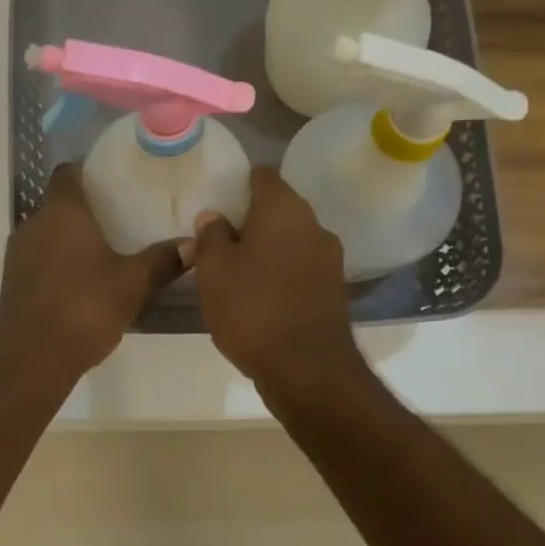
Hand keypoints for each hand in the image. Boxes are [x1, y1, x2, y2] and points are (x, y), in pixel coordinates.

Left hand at [0, 164, 185, 378]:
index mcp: (62, 212)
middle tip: (117, 219)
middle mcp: (33, 224)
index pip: (67, 173)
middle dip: (84, 210)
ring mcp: (17, 254)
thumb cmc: (84, 308)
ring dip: (68, 239)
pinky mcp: (11, 282)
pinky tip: (80, 283)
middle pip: (57, 204)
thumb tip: (193, 244)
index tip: (110, 181)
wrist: (31, 360)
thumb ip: (162, 261)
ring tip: (102, 252)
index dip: (86, 172)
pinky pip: (37, 260)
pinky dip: (56, 263)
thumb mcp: (133, 284)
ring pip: (46, 233)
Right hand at [190, 167, 359, 391]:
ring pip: (290, 241)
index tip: (219, 198)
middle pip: (278, 209)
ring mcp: (329, 260)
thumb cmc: (253, 308)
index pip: (263, 176)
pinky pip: (300, 270)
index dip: (240, 182)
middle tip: (219, 240)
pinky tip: (258, 297)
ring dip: (266, 250)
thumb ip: (210, 236)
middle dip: (250, 220)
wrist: (307, 370)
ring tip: (235, 272)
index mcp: (284, 209)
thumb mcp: (214, 270)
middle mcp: (313, 226)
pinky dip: (280, 275)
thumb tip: (214, 217)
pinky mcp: (333, 291)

----------------

* [Exercise details]: Count the lines above in which the word "ring" appears, then state only that count.

* [Solution for this problem]: 8